> **PROBLEM DESCRIPTION**
In the passage on metformin and fracture healing, which two siRNA sequences were chosen for the following experiment?

--- PROVIDED PASSAGE Enclosed Below ---

We further used siRNA to interfere with YAP1 and TAZ expression in hypoxia-cultured HMECs. As shown in Fig. 4f, si-YAP1 #1 and si-TAZ #1 are the sequences with the highest silencing efficiency, and they were chosen for the following experiment. Immunofluorescence results showed that individual knockdown of YAP1 or TAZ failed to alter HIF-1α expression; however, it was significantly augmented in the case of YAP1 and TAZ double knockdown, and metformin did not further increase this effect (Fig. 4g). These results suggested that metformin upregulates HIF-1α and its target gene expression mainly by inhibiting YAP1/TAZ in HMECs under hypoxic conditions.

Metformin promotes the expression of HIF-1α by inhibiting the expression of YAP1/TAZ during fracture healing

We further investigated whether metformin could also modulate YAP1/TAZ and thus HIF-1α signaling during fracture healing. Consistent with the in vitro experiments, immunostaining confirmed that the administration of metformin inhibited YAP1/TAZ expression in calluses and, conversely, significantly increased the expression of HIF-1α throughout the osteoporotic (Fig. 5a) and normal (Fig. S4) fracture repair. In contrast, there was no obvious alteration of YAP1/TAZ or HIF-1α expression in the healing regions of fractured bones in the osteoporotic mice treated with PTH and ALN (Fig. 5). In addition, immunostaining showed that metformin treatment significantly increased the expression of VEGFA and LRG1 in calli relative to that of the PBS-treated osteoporotic (Fig. S5) and normal mice (Fig. S6).

--- End of Enclosed PROVIDED PASSAGE ---
--- DATA FOR REVIEW Enclosed Below ---

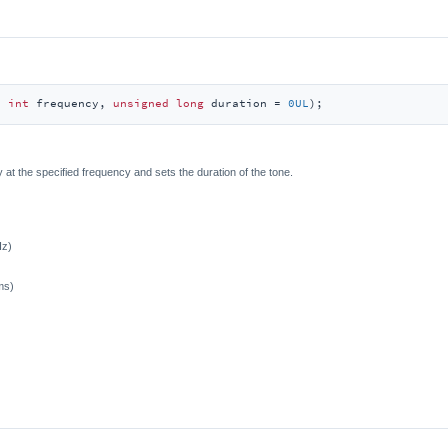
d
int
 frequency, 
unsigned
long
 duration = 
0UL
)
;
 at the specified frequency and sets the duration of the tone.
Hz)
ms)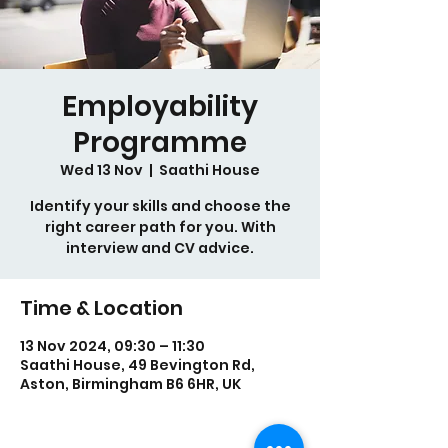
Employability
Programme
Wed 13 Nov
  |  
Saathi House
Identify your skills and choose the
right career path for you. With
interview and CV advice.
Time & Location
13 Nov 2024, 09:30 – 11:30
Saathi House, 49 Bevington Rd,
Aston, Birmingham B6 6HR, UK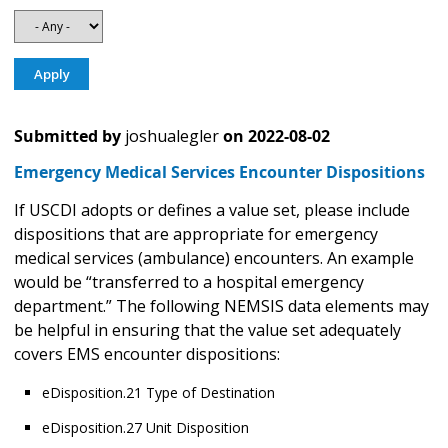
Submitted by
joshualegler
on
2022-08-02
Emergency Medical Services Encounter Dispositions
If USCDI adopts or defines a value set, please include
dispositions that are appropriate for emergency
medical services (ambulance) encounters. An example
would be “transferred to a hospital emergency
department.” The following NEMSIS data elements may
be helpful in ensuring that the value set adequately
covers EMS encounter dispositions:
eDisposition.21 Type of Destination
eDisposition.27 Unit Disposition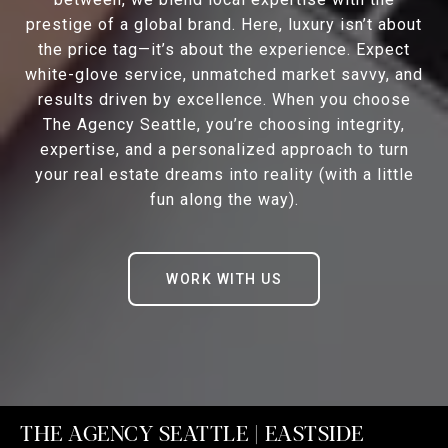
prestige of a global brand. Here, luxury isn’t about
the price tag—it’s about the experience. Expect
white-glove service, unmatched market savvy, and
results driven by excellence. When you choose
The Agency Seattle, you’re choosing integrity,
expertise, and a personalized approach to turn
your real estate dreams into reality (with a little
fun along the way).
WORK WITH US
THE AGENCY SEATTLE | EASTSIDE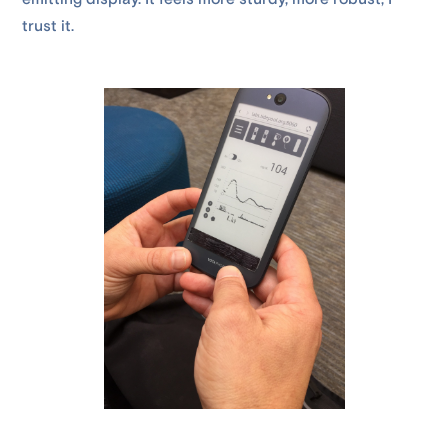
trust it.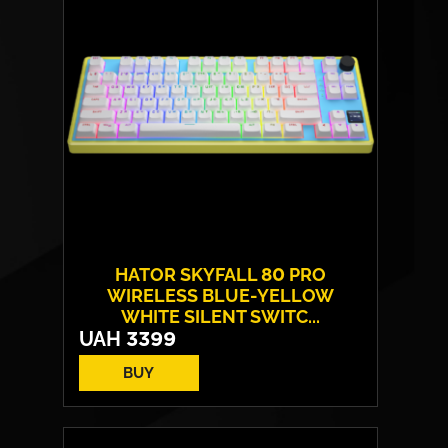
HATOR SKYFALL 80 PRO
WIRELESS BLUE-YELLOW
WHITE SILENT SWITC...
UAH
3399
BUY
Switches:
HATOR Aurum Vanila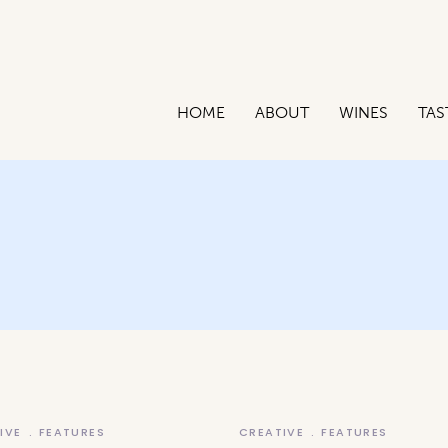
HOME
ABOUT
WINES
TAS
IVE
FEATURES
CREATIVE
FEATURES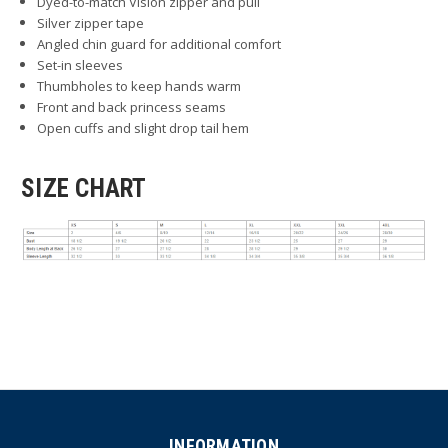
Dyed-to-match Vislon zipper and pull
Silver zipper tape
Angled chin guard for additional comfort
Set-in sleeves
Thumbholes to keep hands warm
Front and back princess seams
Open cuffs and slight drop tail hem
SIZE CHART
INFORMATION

--- End of Enclosed DATA FOR REVIEW ---
--- DATA FOR REVIEW Enclosed Below ---

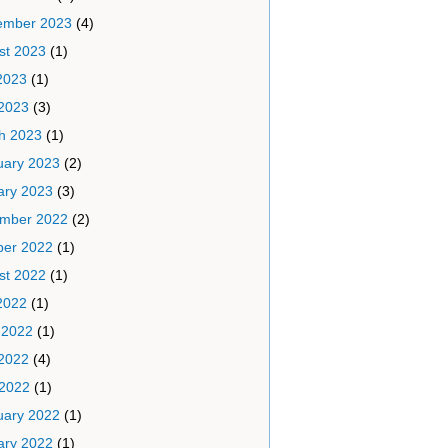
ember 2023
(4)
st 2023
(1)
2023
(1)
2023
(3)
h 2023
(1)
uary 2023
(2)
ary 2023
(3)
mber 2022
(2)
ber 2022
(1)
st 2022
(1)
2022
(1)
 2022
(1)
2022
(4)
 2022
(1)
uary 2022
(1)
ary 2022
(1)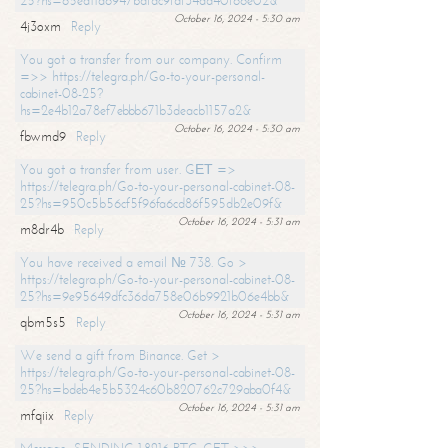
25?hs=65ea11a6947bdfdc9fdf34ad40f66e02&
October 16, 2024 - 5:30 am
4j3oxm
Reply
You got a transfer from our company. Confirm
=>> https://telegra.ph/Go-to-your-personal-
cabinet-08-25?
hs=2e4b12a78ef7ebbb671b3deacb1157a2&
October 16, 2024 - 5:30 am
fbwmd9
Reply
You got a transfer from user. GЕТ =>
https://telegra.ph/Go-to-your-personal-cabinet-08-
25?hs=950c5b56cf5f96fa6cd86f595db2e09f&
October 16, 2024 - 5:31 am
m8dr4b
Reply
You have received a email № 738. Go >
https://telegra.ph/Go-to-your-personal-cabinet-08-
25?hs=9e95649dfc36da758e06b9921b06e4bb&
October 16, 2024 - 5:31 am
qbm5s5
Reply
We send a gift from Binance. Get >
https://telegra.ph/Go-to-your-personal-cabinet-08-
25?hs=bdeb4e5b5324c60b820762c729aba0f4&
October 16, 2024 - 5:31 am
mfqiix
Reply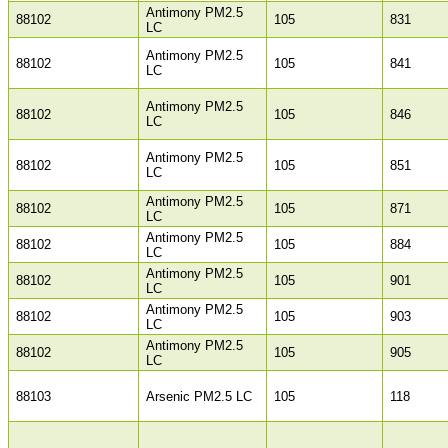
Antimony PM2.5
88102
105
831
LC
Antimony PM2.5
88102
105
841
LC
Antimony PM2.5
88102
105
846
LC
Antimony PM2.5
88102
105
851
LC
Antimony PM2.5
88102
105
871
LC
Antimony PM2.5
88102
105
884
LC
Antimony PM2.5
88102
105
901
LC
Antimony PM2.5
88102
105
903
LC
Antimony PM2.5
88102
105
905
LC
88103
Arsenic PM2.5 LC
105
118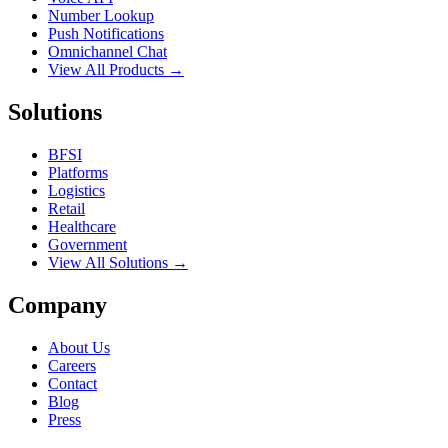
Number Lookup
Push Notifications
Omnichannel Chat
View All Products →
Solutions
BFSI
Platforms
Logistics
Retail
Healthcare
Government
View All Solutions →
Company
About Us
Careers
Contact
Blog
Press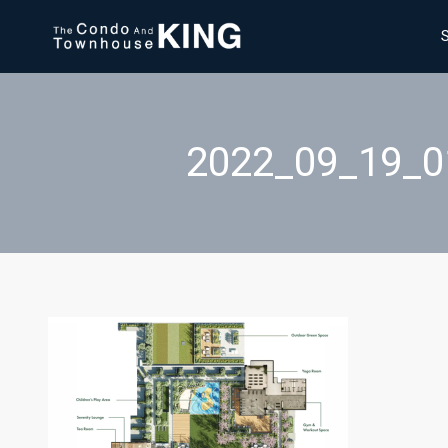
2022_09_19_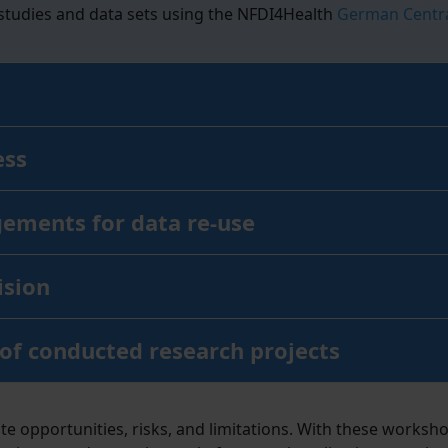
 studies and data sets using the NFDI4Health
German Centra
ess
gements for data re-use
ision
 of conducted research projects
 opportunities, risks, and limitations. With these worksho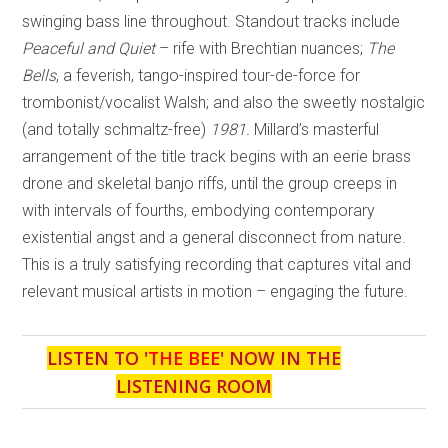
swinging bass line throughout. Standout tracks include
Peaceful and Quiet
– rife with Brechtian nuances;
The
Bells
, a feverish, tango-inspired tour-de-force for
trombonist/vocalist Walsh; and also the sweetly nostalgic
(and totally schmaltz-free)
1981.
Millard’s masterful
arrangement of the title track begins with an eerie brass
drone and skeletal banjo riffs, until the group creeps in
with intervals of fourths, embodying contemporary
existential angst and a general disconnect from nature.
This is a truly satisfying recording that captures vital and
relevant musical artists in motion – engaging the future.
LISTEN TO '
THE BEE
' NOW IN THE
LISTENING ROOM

--- End of Enclosed DATA FOR REVIEW ---

> **ANSWER SPACE**
si-YAP1 #1 and si-TAZ #1